For all its cinematic glory, though, “The Iron Throne” was not a movie. It was the conclusion of a long television series, one in which a great many people invested a great deal of time and emotion. In an 80-minute vacuum, the moment of Daenerys’s death might’ve been by turns satisfying and heartbreaking. In such a vacuum, the entire episode might’ve been. But it was impossible not to bring the weight of eight years to the episode. Game of Thrones made its name by being ruthless, unceremoniously killing off heroes and subverting preheld notions of who and what a hero is. In “The Iron Throne,” and the show’s final season more broadly, though, Game of Thrones reverted to the poetic and the predictable. Maybe you didn’t see Bran ultimately ruling the Seven Kingdoms, but it didn’t take his powers of foresight to envision the ends that befell the other Stark children, Jon, Daenerys, Grey Worm, Sam, Tyrion, or the Iron Throne itself. For all the complexity their arcs entailed, their codas were rather conventional: hopeful, even cliché in the case of Jon, who would walk off into the snowy space beyond the wall, noble and all but alone.

Ultimately, the show opted to wrap up its story in a meta sort of way. Beyond Bran being chosen to be king because of his story (impressive on paper, underwhelming on the actual show), other threads were tied neatly with pen and paper. We saw Brienne write the final chapter of Jaime Lannister’s story. And Sam, a stand-in for George R.R. Martin, presented the king’s council with A Song of Ice and Fire.

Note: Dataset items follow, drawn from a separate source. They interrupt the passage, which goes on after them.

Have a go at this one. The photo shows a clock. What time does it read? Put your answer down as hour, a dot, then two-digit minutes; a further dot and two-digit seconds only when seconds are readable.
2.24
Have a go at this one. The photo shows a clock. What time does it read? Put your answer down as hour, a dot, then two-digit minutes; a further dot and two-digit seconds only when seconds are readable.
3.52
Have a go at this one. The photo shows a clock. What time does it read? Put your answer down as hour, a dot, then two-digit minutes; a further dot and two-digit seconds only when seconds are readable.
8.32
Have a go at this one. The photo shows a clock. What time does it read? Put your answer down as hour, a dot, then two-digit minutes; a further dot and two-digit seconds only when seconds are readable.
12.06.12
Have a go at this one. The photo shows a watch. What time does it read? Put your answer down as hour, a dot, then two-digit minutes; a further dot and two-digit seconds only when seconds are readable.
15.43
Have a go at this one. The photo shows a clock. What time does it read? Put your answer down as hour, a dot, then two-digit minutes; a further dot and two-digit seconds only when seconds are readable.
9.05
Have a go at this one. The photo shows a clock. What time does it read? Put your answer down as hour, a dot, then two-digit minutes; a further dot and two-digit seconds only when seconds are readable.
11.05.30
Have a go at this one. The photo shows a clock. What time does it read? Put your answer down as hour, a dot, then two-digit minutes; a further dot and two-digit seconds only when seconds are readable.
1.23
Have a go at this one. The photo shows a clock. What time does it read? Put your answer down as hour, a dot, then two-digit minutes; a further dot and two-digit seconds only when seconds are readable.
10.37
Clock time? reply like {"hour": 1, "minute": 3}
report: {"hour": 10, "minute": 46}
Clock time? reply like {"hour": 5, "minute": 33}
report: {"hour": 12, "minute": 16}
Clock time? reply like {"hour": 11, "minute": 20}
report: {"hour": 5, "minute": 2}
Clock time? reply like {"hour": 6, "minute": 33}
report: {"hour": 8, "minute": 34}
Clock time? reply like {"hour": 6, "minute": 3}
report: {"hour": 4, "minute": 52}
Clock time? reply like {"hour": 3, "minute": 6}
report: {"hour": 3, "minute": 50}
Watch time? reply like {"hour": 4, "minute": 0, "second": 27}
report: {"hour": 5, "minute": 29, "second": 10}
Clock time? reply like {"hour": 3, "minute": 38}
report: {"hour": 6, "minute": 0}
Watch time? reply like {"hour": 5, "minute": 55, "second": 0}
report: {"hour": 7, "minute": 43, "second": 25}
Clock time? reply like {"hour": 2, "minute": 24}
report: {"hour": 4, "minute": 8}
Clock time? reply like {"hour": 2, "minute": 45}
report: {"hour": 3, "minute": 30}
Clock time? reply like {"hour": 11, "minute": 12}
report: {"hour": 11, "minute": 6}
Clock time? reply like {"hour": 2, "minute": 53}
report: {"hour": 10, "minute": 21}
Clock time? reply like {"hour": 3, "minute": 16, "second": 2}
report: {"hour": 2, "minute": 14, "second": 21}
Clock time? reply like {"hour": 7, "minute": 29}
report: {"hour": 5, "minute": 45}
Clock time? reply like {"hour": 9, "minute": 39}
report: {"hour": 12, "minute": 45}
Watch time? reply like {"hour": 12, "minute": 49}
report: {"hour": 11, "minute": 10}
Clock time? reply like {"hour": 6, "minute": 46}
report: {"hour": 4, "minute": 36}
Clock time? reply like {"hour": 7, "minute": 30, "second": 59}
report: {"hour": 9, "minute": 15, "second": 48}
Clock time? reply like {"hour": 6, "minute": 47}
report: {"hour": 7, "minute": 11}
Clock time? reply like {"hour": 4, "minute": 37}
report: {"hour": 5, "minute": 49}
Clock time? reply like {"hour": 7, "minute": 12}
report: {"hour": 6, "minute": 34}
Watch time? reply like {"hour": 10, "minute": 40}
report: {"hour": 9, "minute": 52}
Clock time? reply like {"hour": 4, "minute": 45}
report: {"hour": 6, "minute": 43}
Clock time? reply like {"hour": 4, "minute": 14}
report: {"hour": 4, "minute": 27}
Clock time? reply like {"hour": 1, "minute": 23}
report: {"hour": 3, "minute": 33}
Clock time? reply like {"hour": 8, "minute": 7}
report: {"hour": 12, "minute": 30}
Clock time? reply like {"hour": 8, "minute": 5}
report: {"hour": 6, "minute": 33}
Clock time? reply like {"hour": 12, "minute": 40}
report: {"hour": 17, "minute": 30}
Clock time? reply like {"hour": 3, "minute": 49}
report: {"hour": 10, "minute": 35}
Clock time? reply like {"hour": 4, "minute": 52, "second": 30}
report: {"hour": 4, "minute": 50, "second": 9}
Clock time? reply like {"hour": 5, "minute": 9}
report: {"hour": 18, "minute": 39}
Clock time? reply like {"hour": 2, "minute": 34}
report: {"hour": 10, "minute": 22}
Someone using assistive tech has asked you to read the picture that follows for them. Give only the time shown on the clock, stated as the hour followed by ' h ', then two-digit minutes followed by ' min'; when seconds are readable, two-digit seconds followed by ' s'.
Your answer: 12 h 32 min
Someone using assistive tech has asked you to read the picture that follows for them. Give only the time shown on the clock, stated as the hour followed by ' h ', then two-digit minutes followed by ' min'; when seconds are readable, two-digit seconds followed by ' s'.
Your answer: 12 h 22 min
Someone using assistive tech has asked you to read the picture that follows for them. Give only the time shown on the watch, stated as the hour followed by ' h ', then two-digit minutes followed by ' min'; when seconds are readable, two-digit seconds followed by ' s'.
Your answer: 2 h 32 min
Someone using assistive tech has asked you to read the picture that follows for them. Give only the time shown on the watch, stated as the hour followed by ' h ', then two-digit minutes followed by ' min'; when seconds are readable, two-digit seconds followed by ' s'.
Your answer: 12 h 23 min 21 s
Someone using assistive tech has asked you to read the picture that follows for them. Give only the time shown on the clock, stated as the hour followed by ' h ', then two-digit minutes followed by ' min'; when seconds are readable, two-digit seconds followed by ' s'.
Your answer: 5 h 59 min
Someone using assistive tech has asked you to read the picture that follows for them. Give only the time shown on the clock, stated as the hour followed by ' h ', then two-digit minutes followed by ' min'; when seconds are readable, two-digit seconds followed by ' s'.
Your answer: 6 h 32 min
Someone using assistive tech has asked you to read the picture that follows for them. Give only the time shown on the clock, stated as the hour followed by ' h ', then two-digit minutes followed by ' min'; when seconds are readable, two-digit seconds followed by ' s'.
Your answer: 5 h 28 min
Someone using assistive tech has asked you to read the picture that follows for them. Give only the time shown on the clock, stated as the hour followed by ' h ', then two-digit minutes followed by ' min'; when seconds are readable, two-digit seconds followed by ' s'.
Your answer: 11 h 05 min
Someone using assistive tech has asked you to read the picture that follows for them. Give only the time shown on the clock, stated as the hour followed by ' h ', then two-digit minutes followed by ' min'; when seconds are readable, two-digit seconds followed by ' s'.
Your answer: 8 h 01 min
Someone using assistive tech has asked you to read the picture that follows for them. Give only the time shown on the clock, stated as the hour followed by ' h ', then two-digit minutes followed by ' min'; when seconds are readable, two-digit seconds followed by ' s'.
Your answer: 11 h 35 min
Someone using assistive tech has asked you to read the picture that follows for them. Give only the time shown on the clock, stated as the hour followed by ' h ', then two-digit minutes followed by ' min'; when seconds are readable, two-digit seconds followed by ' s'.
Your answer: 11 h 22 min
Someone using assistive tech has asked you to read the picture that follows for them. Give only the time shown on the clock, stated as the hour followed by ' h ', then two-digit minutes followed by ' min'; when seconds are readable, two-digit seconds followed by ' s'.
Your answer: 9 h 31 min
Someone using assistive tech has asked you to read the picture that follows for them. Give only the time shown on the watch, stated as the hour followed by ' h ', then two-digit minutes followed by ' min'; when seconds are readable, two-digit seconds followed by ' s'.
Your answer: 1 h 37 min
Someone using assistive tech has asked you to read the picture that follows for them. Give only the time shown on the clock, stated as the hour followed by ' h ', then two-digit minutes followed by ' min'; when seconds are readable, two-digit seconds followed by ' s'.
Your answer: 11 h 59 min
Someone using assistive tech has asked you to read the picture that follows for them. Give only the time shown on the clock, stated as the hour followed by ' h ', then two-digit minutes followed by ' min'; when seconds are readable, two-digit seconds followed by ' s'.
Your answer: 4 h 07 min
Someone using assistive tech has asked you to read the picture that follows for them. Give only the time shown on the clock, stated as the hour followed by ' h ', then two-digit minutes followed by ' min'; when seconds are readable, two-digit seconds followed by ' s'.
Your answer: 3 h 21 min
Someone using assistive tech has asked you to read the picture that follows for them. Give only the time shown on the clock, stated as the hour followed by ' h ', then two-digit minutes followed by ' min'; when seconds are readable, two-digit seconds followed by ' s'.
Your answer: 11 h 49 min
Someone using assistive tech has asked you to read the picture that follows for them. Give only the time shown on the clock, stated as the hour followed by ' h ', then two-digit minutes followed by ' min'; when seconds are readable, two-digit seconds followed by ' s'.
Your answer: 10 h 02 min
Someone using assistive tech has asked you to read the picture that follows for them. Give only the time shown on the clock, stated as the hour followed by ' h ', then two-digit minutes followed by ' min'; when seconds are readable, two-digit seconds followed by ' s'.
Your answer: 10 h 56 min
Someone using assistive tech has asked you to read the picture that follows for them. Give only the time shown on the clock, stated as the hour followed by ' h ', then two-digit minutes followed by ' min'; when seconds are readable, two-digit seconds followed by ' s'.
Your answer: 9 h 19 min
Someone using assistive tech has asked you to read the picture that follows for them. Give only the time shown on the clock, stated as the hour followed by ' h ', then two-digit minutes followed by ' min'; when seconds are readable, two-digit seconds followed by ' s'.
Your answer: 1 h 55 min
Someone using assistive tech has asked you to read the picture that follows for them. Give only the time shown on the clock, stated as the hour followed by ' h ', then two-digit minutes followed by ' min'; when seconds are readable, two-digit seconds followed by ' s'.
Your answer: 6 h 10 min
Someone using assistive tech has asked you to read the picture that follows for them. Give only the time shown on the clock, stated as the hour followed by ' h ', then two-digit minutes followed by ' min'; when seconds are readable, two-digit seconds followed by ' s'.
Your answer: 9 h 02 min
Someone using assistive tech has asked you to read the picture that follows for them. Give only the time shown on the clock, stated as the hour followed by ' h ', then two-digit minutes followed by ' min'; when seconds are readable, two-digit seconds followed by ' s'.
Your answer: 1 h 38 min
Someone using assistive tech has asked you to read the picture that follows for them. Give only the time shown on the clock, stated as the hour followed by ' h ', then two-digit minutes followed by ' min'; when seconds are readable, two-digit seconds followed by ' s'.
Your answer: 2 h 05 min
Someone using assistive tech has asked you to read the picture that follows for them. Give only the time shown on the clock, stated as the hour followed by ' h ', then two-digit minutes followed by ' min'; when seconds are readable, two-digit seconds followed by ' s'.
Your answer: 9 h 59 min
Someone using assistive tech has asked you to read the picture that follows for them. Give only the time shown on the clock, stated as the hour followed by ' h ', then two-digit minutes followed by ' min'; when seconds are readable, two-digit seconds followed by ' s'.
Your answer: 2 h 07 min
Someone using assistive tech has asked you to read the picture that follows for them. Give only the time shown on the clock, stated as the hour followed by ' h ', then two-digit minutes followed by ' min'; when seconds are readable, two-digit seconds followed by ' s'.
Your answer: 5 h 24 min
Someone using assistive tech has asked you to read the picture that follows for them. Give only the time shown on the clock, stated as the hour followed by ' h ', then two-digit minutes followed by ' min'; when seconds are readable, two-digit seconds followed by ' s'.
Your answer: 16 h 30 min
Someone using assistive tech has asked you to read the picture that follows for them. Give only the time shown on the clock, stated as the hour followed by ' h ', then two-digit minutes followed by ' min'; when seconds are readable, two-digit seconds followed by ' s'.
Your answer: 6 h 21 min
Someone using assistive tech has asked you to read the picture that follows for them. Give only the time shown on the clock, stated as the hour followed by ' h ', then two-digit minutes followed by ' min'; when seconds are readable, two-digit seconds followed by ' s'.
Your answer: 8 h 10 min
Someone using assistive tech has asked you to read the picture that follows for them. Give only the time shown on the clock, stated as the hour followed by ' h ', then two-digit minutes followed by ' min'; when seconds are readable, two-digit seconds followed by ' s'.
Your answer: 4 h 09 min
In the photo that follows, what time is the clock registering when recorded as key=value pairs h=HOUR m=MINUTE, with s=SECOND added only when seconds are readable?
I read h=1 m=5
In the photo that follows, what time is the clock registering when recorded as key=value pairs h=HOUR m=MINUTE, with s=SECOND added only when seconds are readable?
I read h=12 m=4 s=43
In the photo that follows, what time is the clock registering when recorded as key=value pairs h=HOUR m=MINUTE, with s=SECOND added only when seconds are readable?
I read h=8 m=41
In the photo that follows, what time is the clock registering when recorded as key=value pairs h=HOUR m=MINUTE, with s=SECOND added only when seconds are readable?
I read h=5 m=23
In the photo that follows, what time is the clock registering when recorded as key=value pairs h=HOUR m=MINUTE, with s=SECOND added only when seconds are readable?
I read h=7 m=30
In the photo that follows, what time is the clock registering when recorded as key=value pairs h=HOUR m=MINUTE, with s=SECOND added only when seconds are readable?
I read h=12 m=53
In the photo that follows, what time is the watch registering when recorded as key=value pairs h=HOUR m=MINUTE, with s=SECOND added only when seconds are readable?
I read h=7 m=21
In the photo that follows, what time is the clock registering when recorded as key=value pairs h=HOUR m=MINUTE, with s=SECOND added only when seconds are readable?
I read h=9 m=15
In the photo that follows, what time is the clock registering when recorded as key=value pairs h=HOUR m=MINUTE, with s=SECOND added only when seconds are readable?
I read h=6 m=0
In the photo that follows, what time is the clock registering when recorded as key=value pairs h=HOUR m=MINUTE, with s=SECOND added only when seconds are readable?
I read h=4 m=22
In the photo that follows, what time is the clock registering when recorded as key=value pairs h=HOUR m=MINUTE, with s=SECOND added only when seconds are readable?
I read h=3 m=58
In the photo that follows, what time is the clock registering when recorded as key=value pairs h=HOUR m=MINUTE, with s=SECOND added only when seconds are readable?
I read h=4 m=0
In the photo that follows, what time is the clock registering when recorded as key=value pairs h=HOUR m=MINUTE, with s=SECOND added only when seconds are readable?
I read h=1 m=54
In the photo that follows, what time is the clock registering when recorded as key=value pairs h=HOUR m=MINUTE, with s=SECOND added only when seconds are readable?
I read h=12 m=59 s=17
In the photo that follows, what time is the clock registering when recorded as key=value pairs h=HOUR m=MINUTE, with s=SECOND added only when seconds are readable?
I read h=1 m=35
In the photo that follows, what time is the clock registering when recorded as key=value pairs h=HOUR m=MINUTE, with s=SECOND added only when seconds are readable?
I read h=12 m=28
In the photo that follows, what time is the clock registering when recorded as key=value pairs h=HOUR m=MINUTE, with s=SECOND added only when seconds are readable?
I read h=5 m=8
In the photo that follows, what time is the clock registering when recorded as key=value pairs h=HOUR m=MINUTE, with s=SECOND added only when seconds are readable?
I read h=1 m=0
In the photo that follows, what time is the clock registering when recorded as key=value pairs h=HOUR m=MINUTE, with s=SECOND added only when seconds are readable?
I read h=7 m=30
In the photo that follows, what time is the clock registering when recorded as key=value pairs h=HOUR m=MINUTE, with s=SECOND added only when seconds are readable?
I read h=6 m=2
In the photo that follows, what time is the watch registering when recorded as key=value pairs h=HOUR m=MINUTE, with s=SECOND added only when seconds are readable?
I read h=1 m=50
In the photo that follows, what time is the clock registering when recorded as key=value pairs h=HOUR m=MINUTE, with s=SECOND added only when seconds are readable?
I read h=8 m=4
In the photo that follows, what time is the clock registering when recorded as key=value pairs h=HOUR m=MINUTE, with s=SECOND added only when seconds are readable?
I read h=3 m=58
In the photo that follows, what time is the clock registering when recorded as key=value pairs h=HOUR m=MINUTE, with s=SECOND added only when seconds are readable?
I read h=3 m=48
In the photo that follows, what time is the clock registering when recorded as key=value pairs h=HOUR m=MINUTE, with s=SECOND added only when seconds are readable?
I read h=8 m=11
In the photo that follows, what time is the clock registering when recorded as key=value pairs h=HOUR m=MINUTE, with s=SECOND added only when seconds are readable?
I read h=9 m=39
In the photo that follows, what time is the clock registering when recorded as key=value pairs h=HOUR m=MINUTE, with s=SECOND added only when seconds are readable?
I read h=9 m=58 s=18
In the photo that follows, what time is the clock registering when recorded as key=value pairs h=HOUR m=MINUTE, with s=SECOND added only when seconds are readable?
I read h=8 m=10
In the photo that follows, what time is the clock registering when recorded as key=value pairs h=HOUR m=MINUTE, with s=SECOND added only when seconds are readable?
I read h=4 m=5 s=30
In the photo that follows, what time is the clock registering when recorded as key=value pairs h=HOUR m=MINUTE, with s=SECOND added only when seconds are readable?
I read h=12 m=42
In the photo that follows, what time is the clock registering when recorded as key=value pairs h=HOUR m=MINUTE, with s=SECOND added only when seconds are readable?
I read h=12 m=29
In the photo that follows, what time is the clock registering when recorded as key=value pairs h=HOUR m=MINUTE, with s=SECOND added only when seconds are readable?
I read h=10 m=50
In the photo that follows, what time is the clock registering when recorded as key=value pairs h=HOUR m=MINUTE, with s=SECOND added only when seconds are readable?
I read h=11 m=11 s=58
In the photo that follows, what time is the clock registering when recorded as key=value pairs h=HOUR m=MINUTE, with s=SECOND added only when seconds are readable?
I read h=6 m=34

In the aftermath of the episode, though, the moment I’ve found myself returning to is Bran being asked to be king. “Why do you think I came all this way?” he responds. The question is a fair one to ask about the show itself. Why did we come all this way? No one would argue against the power of stories, but stories are only as powerful as the lessons they contain; they aren’t inherently virtuous by dint of being stories. Game of Thrones had a chance to carry an environmental allegory to its logical, disturbing conclusion. It had a chance to otherwise subvert commonly held beliefs and assumptions that we bring to stories one last time. Instead, it opted for fantasy.